If you are in the area pop in and ask for me.
Never saw this first time round!
thanks for the pics, Is it Cashel that has a pub called 'Lonergan's' ?
Saw it when I was in Ireland a few years back. As it was my name had to go and have a drink.
hope I am recalling correctly
Ps nearly called my first Daughter Cashel, but went for Cora instead, thought she would be called 'shell' by everyone!!
Many thanks for the interesting links
I dont drink in Cashel so I dont know the pub names. I do know there is a Lonergans pub in Fethard and Clonmel. These two towns are fifteen minutes drive from Cashel.
Dave glad to help.
I may be stepping into it ... but these are interesting pictures. This actually made NPR a couple of days ago.
The Easter 1916 "Rebellion" was an important milestone in Irish independence ... I think it is fair to say that ... but it is hard for understand how balanced this is as presented by the media. This is NOT a dig ...
It is almost as if all is forgiven between the Republic and the UK ... maybe like the US and the UK ... certainly like the present North South feelings of the "late unpleasentness" ...
Not much of a point here except that it stirrs the thoughts.

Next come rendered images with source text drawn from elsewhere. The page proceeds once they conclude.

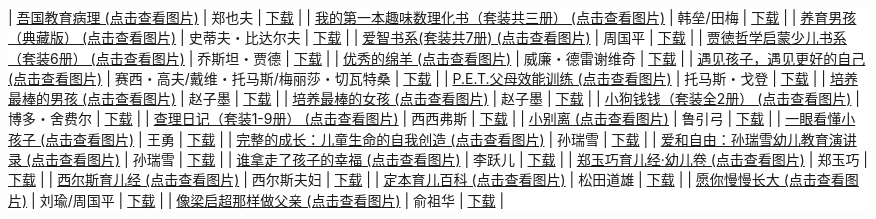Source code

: | [吾国教育病理 (点击查看图片)](https://www.dushupai.com/attachment/2024/06/02/3e64655e3514c6d5.jpg) | 郑也夫 | [下载](https://url89.ctfile.com/f/31084289-1357012033-9178e2?p=8866) |
| [我的第一本趣味数理化书（套装共三册） (点击查看图片)](https://www.dushupai.com/attachment/2024/06/02/9bdd28ee8529648e.jpg) | 韩垒/田梅 | [下载](https://url89.ctfile.com/f/31084289-1357012114-af7401?p=8866) |
| [养育男孩（典藏版） (点击查看图片)](https://www.dushupai.com/attachment/2024/06/02/8de36b98cc7b928f.jpg) | 史蒂夫・比达尔夫 | [下载](https://url89.ctfile.com/f/31084289-1357011214-5d05e7?p=8866) |
| [爱智书系(套装共7册) (点击查看图片)](https://www.dushupai.com/attachment/2024/06/02/849ffd1cbba90858.jpg) | 周国平 | [下载](https://url89.ctfile.com/f/31084289-1357011070-3f1f08?p=8866) |
| [贾徳哲学启蒙少儿书系（套装6册） (点击查看图片)](https://www.dushupai.com/attachment/2024/06/02/66e7d28eb6482310.jpg) | 乔斯坦・贾德 | [下载](https://url89.ctfile.com/f/31084289-1357009585-93bc28?p=8866) |
| [优秀的绵羊 (点击查看图片)](https://www.dushupai.com/attachment/2024/06/02/9a63c72a2af5b230.jpg) | 威廉・德雷谢维奇 | [下载](https://url89.ctfile.com/f/31084289-1357009126-f98f0e?p=8866) |
| [遇见孩子，遇见更好的自己 (点击查看图片)](https://www.dushupai.com/attachment/2024/06/01/ab04f38d447110f3.jpg) | 赛西・高夫/戴维・托马斯/梅丽莎・切瓦特桑 | [下载](https://url89.ctfile.com/f/31084289-1357008085-a78d7c?p=8866) |
| [P.E.T.父母效能训练 (点击查看图片)](https://www.dushupai.com/attachment/2024/06/01/ce8a5f4efbb17076.jpg) | 托马斯・戈登 | [下载](https://url89.ctfile.com/f/31084289-1357007713-043e37?p=8866) |
| [培养最棒的男孩 (点击查看图片)](https://www.dushupai.com/attachment/2024/06/01/0e441fae9a537cbe.jpg) | 赵子墨 | [下载](https://url89.ctfile.com/f/31084289-1357007704-26fa9e?p=8866) |
| [培养最棒的女孩 (点击查看图片)](https://www.dushupai.com/attachment/2024/06/01/0faeed2ed2615a5e.jpg) | 赵子墨 | [下载](https://url89.ctfile.com/f/31084289-1357007701-b147b9?p=8866) |
| [小狗钱钱（套装全2册） (点击查看图片)](https://www.dushupai.com/attachment/2024/06/01/c6d6540cb4966568.jpg) | 博多・舍费尔 | [下载](https://url89.ctfile.com/f/31084289-1357007170-abaad7?p=8866) |
| [查理日记（套装1-9册） (点击查看图片)](https://www.dushupai.com/attachment/2024/06/01/ddea6450478520a1.jpg) | 西西弗斯 | [下载](https://url89.ctfile.com/f/31084289-1357007023-b4f492?p=8866) |
| [小别离 (点击查看图片)](https://www.dushupai.com/attachment/2024/06/01/e337490f17825622.jpg) | 鲁引弓 | [下载](https://url89.ctfile.com/f/31084289-1357006771-57fb6e?p=8866) |
| [一眼看懂小孩子 (点击查看图片)](https://www.dushupai.com/attachment/2024/06/01/9745bbf199d36d4b.jpg) | 王勇 | [下载](https://url89.ctfile.com/f/31084289-1357006657-6d71ab?p=8866) |
| [完整的成长：儿童生命的自我创造 (点击查看图片)](https://www.dushupai.com/attachment/2024/06/01/9af22a945daa98ff.jpg) | 孙瑞雪 | [下载](https://url89.ctfile.com/f/31084289-1357006645-39d480?p=8866) |
| [爱和自由：孙瑞雪幼儿教育演讲录 (点击查看图片)](https://www.dushupai.com/attachment/2024/06/01/de2952f01006a8af.jpg) | 孙瑞雪 | [下载](https://url89.ctfile.com/f/31084289-1357006639-1e967f?p=8866) |
| [谁拿走了孩子的幸福 (点击查看图片)](https://www.dushupai.com/attachment/2024/06/01/e1bafa7986a88b5d.jpg) | 李跃儿 | [下载](https://url89.ctfile.com/f/31084289-1357006636-098075?p=8866) |
| [郑玉巧育儿经·幼儿卷 (点击查看图片)](https://www.dushupai.com/attachment/2024/06/01/7917756a7745a87c.jpg) | 郑玉巧 | [下载](https://url89.ctfile.com/f/31084289-1357006141-816059?p=8866) |
| [西尔斯育儿经 (点击查看图片)](https://www.dushupai.com/attachment/2024/06/01/2b4d6f5f151100f2.jpg) | 西尔斯夫妇 | [下载](https://url89.ctfile.com/f/31084289-1357005925-f7ac8a?p=8866) |
| [定本育儿百科 (点击查看图片)](https://www.dushupai.com/attachment/2024/06/01/c05e11248de12e3e.jpg) | 松田道雄 | [下载](https://url89.ctfile.com/f/31084289-1357005931-4b7233?p=8866) |
| [愿你慢慢长大 (点击查看图片)](https://www.dushupai.com/attachment/2024/06/01/da3d6c1bf0d1336d.jpg) | 刘瑜/周国平 | [下载](https://url89.ctfile.com/f/31084289-1357005649-79868f?p=8866) |
| [像梁启超那样做父亲 (点击查看图片)](https://www.dushupai.com/attachment/2024/06/01/581095e1c123513e.jpg) | 俞祖华 | [下载](https://url89.ctfile.com/f/31084289-1357005115-40ae6c?p=8866) |
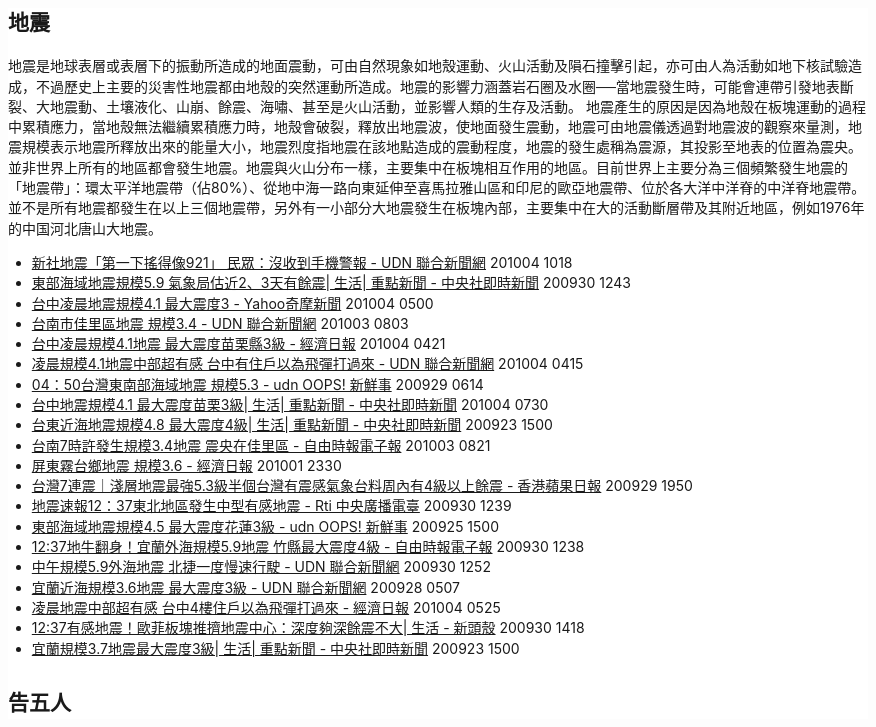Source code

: ## 地震

地震是地球表層或表層下的振動所造成的地面震動，可由自然現象如地殼運動、火山活動及隕石撞擊引起，亦可由人為活動如地下核試驗造成，不過歷史上主要的災害性地震都由地殼的突然運動所造成。地震的影響力涵蓋岩石圈及水圈──當地震發生時，可能會連帶引發地表斷裂、大地震動、土壤液化、山崩、餘震、海嘯、甚至是火山活動，並影響人類的生存及活動。
地震產生的原因是因為地殼在板塊運動的過程中累積應力，當地殼無法繼續累積應力時，地殼會破裂，釋放出地震波，使地面發生震動，地震可由地震儀透過對地震波的觀察來量測，地震規模表示地震所釋放出來的能量大小，地震烈度指地震在該地點造成的震動程度，地震的發生處稱為震源，其投影至地表的位置為震央。
並非世界上所有的地區都會發生地震。地震與火山分布一樣，主要集中在板塊相互作用的地區。目前世界上主要分為三個頻繁發生地震的「地震帶」：環太平洋地震帶（佔80%）、從地中海一路向東延伸至喜馬拉雅山區和印尼的歐亞地震帶、位於各大洋中洋脊的中洋脊地震帶。並不是所有地震都發生在以上三個地震帶，另外有一小部分大地震發生在板塊內部，主要集中在大的活動斷層帶及其附近地區，例如1976年的中国河北唐山大地震。
- [新社地震「第一下搖得像921」 民眾：沒收到手機警報 - UDN 聯合新聞網](https://udn.com/news/story/7266/4908785 "新社地震「第一下搖得像921」 民眾：沒收到手機警報 - UDN 聯合新聞網") 201004 1018
- [東部海域地震規模5.9 氣象局估近2、3天有餘震| 生活| 重點新聞 - 中央社即時新聞](https://www.cna.com.tw/news/firstnews/202009305003.aspx "東部海域地震規模5.9 氣象局估近2、3天有餘震| 生活| 重點新聞 - 中央社即時新聞") 200930 1243
- [台中凌晨地震規模4.1 最大震度3 - Yahoo奇摩新聞](https://tw.news.yahoo.com/%E5%8F%B0%E4%B8%AD%E5%87%8C%E6%99%A8%E5%9C%B0%E9%9C%87%E8%A6%8F%E6%A8%A14-1-%E6%9C%80%E5%A4%A7%E9%9C%87%E5%BA%A63-210028375.html "台中凌晨地震規模4.1 最大震度3 - Yahoo奇摩新聞") 201004 0500
- [台南市佳里區地震 規模3.4 - UDN 聯合新聞網](https://udn.com/news/story/7266/4906629 "台南市佳里區地震 規模3.4 - UDN 聯合新聞網") 201003 0803
- [台中凌晨規模4.1地震 最大震度苗栗縣3級 - 經濟日報](https://money.udn.com/money/story/12524/4908633 "台中凌晨規模4.1地震 最大震度苗栗縣3級 - 經濟日報") 201004 0421
- [凌晨規模4.1地震中部超有感 台中有住戶以為飛彈打過來 - UDN 聯合新聞網](https://udn.com/news/story/7266/4908632 "凌晨規模4.1地震中部超有感 台中有住戶以為飛彈打過來 - UDN 聯合新聞網") 201004 0415
- [04：50台灣東南部海域地震 規模5.3 - udn OOPS! 新鮮事](https://udn.com/news/story/7266/4896365 "04：50台灣東南部海域地震 規模5.3 - udn OOPS! 新鮮事") 200929 0614
- [台中地震規模4.1 最大震度苗栗3級| 生活| 重點新聞 - 中央社即時新聞](https://www.cna.com.tw/news/firstnews/202010040011.aspx "台中地震規模4.1 最大震度苗栗3級| 生活| 重點新聞 - 中央社即時新聞") 201004 0730
- [台東近海地震規模4.8 最大震度4級| 生活| 重點新聞 - 中央社即時新聞](https://www.cna.com.tw/news/firstnews/202009230094.aspx "台東近海地震規模4.8 最大震度4級| 生活| 重點新聞 - 中央社即時新聞") 200923 1500
- [台南7時許發生規模3.4地震 震央在佳里區 - 自由時報電子報](https://news.ltn.com.tw/news/life/breakingnews/3310278 "台南7時許發生規模3.4地震 震央在佳里區 - 自由時報電子報") 201003 0821
- [屏東霧台鄉地震 規模3.6 - 經濟日報](https://money.udn.com/money/story/5617/4904190 "屏東霧台鄉地震 規模3.6 - 經濟日報") 201001 2330
- [台灣7連震｜淺層地震最強5.3級半個台灣有震感氣象台料周內有4級以上餘震 - 香港蘋果日報](https://hk.appledaily.com/china/20200929/BQP77IMI6JH6BKTNY2F7IHGXKQ/ "台灣7連震｜淺層地震最強5.3級半個台灣有震感氣象台料周內有4級以上餘震 - 香港蘋果日報") 200929 1950
- [地震速報12：37東北地區發生中型有感地震 - Rti 中央廣播電臺](https://www.rti.org.tw/news/view/id/2081013 "地震速報12：37東北地區發生中型有感地震 - Rti 中央廣播電臺") 200930 1239
- [東部海域地震規模4.5 最大震度花蓮3級 - udn OOPS! 新鮮事](https://udn.com/news/story/7266/4888130 "東部海域地震規模4.5 最大震度花蓮3級 - udn OOPS! 新鮮事") 200925 1500
- [12:37地牛翻身！宜蘭外海規模5.9地震 竹縣最大震度4級 - 自由時報電子報](https://news.ltn.com.tw/news/life/breakingnews/3307751 "12:37地牛翻身！宜蘭外海規模5.9地震 竹縣最大震度4級 - 自由時報電子報") 200930 1238
- [中午規模5.9外海地震 北捷一度慢速行駛 - UDN 聯合新聞網](https://udn.com/news/story/7266/4900002 "中午規模5.9外海地震 北捷一度慢速行駛 - UDN 聯合新聞網") 200930 1252
- [宜蘭近海規模3.6地震 最大震度3級 - UDN 聯合新聞網](https://udn.com/news/story/7266/4893782 "宜蘭近海規模3.6地震 最大震度3級 - UDN 聯合新聞網") 200928 0507
- [凌晨地震中部超有感 台中4樓住戶以為飛彈打過來 - 經濟日報](https://money.udn.com/money/story/12524/4908632 "凌晨地震中部超有感 台中4樓住戶以為飛彈打過來 - 經濟日報") 201004 0525
- [12:37有感地震！歐菲板塊推擠地震中心：深度夠深餘震不大| 生活 - 新頭殼](https://newtalk.tw/news/view/2020-09-30/472852 "12:37有感地震！歐菲板塊推擠地震中心：深度夠深餘震不大| 生活 - 新頭殼") 200930 1418
- [宜蘭規模3.7地震最大震度3級| 生活| 重點新聞 - 中央社即時新聞](https://www.cna.com.tw/news/firstnews/202009230310.aspx "宜蘭規模3.7地震最大震度3級| 生活| 重點新聞 - 中央社即時新聞") 200923 1500

## 告五人
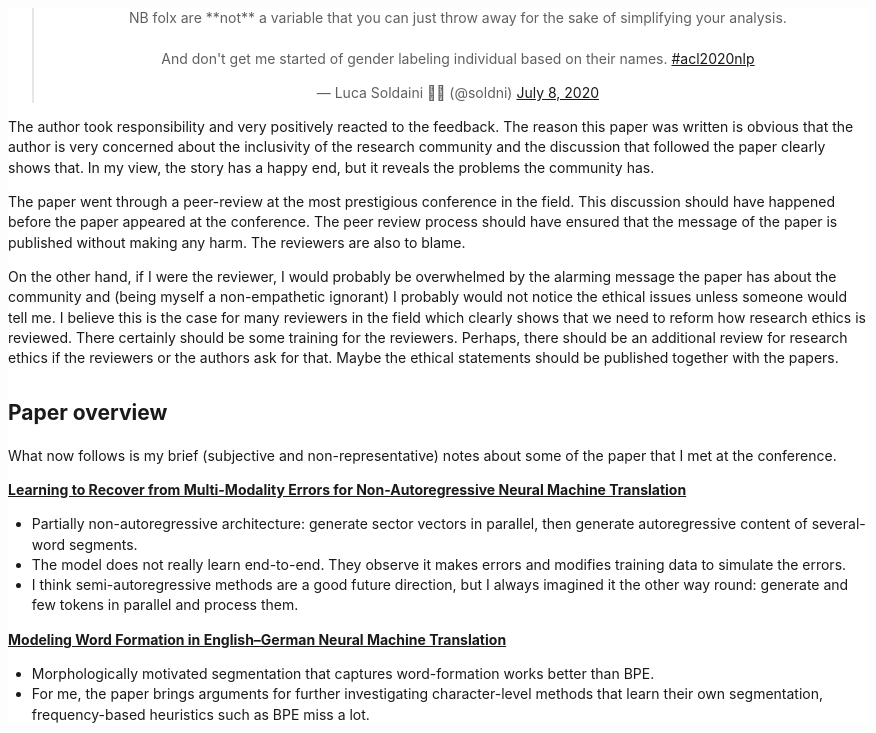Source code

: <center>
<blockquote class="twitter-tweet"><p lang="en" dir="ltr">NB folx are **not** a variable that you can just throw away for the sake of simplifying your analysis. <br><br>And don&#39;t get me started of gender labeling individual based on their names. <a href="https://twitter.com/hashtag/acl2020nlp?src=hash&amp;ref_src=twsrc%5Etfw">#acl2020nlp</a></p>&mdash; Luca Soldaini 🏳️‍🌈 (@soldni) <a href="https://twitter.com/soldni/status/1280976612746358784?ref_src=twsrc%5Etfw">July 8, 2020</a></blockquote> <script async src="https://platform.twitter.com/widgets.js" charset="utf-8"></script>
</center>

The author took responsibility and very positively reacted to the feedback. The
reason this paper was written is obvious that the author is very concerned
about the inclusivity of the research community and the discussion that
followed the paper clearly shows that. In my view, the story has a happy end,
but it reveals the problems the community has.

The paper went through a peer-review at the most prestigious conference in the
field. This discussion should have happened before the paper appeared at the
conference. The peer review process should have ensured that the message of the
paper is published without making any harm. The reviewers are also to blame.

On the other hand, if I were the reviewer, I would probably be overwhelmed by
the alarming message the paper has about the community and (being myself a
non-empathetic ignorant) I probably would not notice the ethical issues unless
someone would tell me. I believe this is the case for many reviewers in the
field which clearly shows that we need to reform how research ethics is
reviewed. There certainly should be some training for the reviewers. Perhaps,
there should be an additional review for research ethics if the reviewers or
the authors ask for that. Maybe the ethical statements should be published
together with the papers.

## Paper overview

What now follows is my brief (subjective and non-representative) notes about
some of the paper that I met at the conference.

[__Learning to Recover from Multi-Modality Errors for Non-Autoregressive Neural
Machine Translation__](https://www.aclweb.org/anthology/2020.acl-main.277/)

* Partially non-autoregressive architecture: generate sector vectors in
  parallel, then generate autoregressive content of several-word segments.
* The model does not really learn end-to-end. They observe it makes errors and
  modifies training data to simulate the errors.
* I think semi-autoregressive methods are a good future direction, but I always
  imagined it the other way round: generate and few tokens in parallel and
  process them.

[__Modeling Word Formation in English–German Neural Machine
Translation__](https://www.aclweb.org/anthology/2020.acl-main.389/)

* Morphologically motivated segmentation that captures word-formation works
  better than BPE.
* For me, the paper brings arguments for further investigating character-level
  methods that learn their own segmentation, frequency-based heuristics such as
  BPE miss a lot.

Threading into Irish history of this period is like threading into quicksand, or if you like bogwater! You will soon be up to your neck before you know it. Ninety years later and it still appears to be either black or white.
In Ireland History is a branch of current affairs.
By chance, found this last night whilst looking for info on the Inns of Court OTC
Then, Easter 1916, at 2 a.m. came another entrainment order.
Half the battalion didn't believe it: many a one had no razor in his kit when the next chance to shave came. For the trains that we really did entrain into sped off not south-westward for the Plain or France, but away and away up the "North Western," and it wasn't until they disgorged us on Liverpool Docks that rumours could be swopped about "Sinn Fein gentry - broken bottles and shillelaghs."
It was a baptism of fire all right, with flintlocks, shotguns, and elephant rifles, as well as more orthodox weapons. And 100 casualties in two days' street fighting was a horrible loss to one battalion: the more so since my one friend from the ranks, commissioned same day, was shot through the head leading a rush on a fortified comer house; first day on active service, and it was my job to write and tell his mother, who thought him still safe in England.
A hateful task: so was another duty of one misty dawn soon after, when four young officers had to command four firing parties, and four rebel leaders stood in turn blindfold against a wall.
Thats the story of Capt Dickson of the Sherwood Foresters. You can read of their fight in the Rising at the following website: http://www.wfrmuseum.org.uk/rhr_Ireland.htm
And a short biography will be published shortly, next week or so, on the Derbyshire lads at war website: http://www.derbyshirelads.uwclub.net/
he had a remarkable war and is the only officer known to have commanded a firing party for the executions of the Irish rebel leaders.